Ameena Saiyid, the doyenne of publishing in Pakistan, who also collaborated on the Children’s Literature Festival once under the umbrella of Karachi Literature Festival, has known Rumana for over 20 years, and considers her a social asset. “She is very sensitive and really listens to children. She has an endearing way of speaking to them. It is evident that children are drawn to her.”

Rumana recited a poem on child marriage at last year’s Children’s Literature Festival at one of the sessions:


In its simple and direct versification, the poem drives home some important messages.

For the festival last month, Rumana transformed into a singer for the sake of doing a session on composer Sohail Rana’s popular children’s songs recorded for Pakistan Television in the 1970s and the 1980s.

Rumana is working on a series of illustrated books (in a format similar to that of graphic novels) on eminent personalities of Pakistan for the Oxford University Press. She was also the juror for the KLF Peace Prize, and had her plate full – as per usual – with 18 books to peruse before February this year. This coincided with planning for a film festival in early March under the I Am Karachi banner. “My love affair with documenting different aspects of Karachi will continue,” she shares with me when I ask about her future plans. “Maybe there is a third book soon. This city has so much to offer.”

Rumana, however, is not just a starry-eyed lover of art, culture and books. She is also interested and active in many social causes such as protesting against houbara bustard hunting and voicing her concerns about the security of children and teachers after the Peshawar school attack.

“She has a lot of ideas, and is passionate about whatever she undertakes. At one point, I believe, she was working on a museum for children,” says Saiyid (referring to the Children’s Museum for Peace & Human Rights for which Rumana worked as head of activism and outreach section from 2001 to 2008).

Like Rumana, her contemporaries strive to inculcate what is seen as ‘bohemian’ learning. Along with composer and actor Arshad Mahmud and seasoned journalist Ghazi Salahuddin, she was at a panel at the Children’s Literature Festival last month, discussing her dreams for Karachi. Daydreaming is important, they told the teachers and pupils alike. So is watching plays for entertainment. Karachi is important, they added, and you can help it improve.

“There must be more entertainment than just television,” said Mahmud.
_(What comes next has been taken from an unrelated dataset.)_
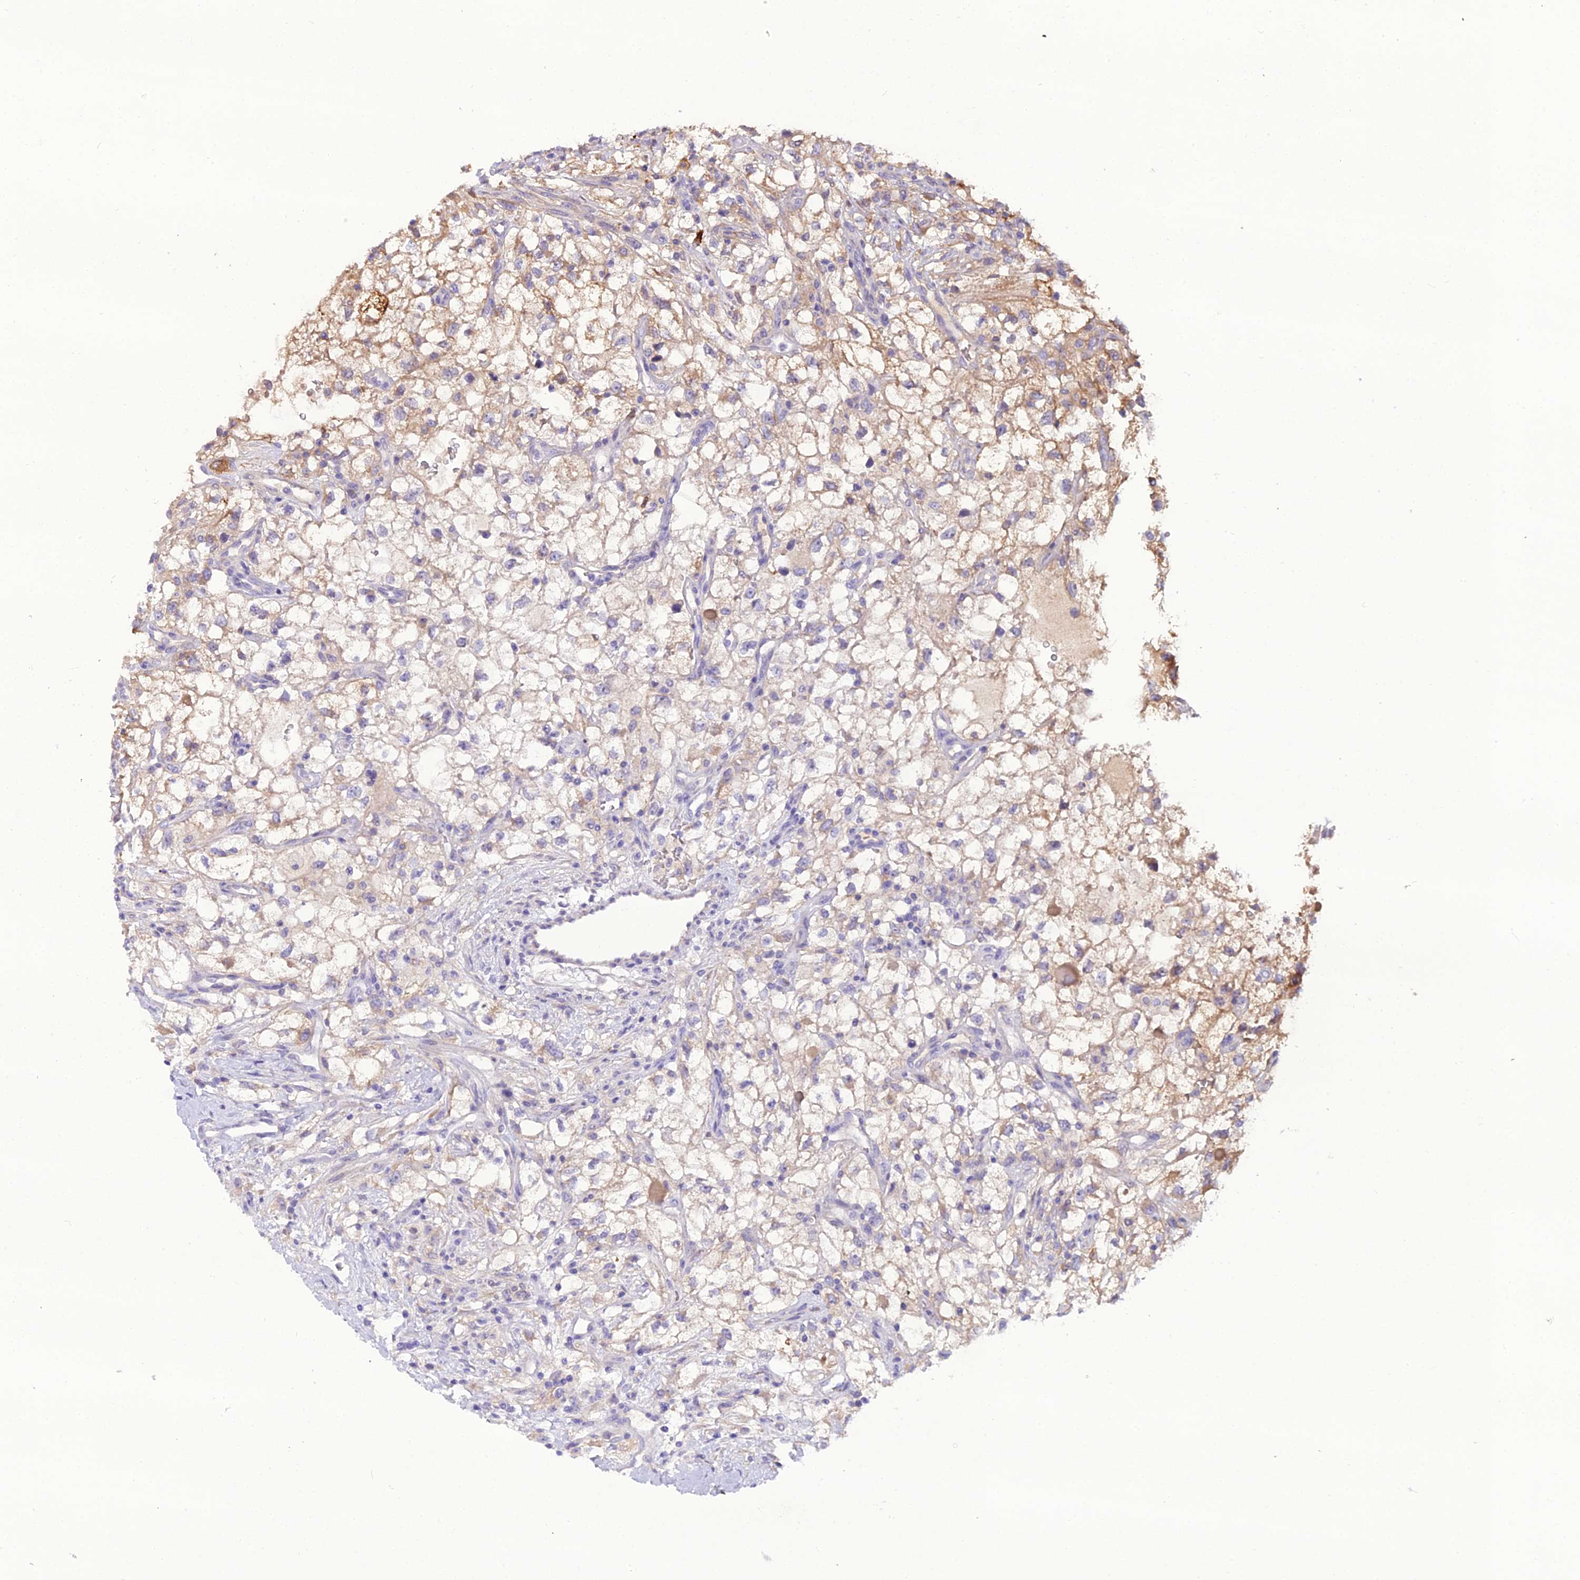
{"staining": {"intensity": "moderate", "quantity": "<25%", "location": "cytoplasmic/membranous"}, "tissue": "renal cancer", "cell_type": "Tumor cells", "image_type": "cancer", "snomed": [{"axis": "morphology", "description": "Adenocarcinoma, NOS"}, {"axis": "topography", "description": "Kidney"}], "caption": "Immunohistochemistry (DAB (3,3'-diaminobenzidine)) staining of human renal cancer (adenocarcinoma) displays moderate cytoplasmic/membranous protein positivity in approximately <25% of tumor cells. The staining was performed using DAB, with brown indicating positive protein expression. Nuclei are stained blue with hematoxylin.", "gene": "MB21D2", "patient": {"sex": "male", "age": 59}}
They all agreed and Rumana wondered at the lack of interest in children’s entertainment on television. “You can set your ratings aside for a one-hour show for children from which they can learn something,” she said with a trace of indignation and exasperation. “We say we love our children but I don’t see us taking care of them very much. These are the things that show our neglect of them,” she had said earlier on in the discussion.

As the Children’s Literature Festival is coming to a close, I leave Rumana in the hubbub of uniformed girls and boys, filtering in and out of the Arts Council gates, excited to be at a festival on a school day.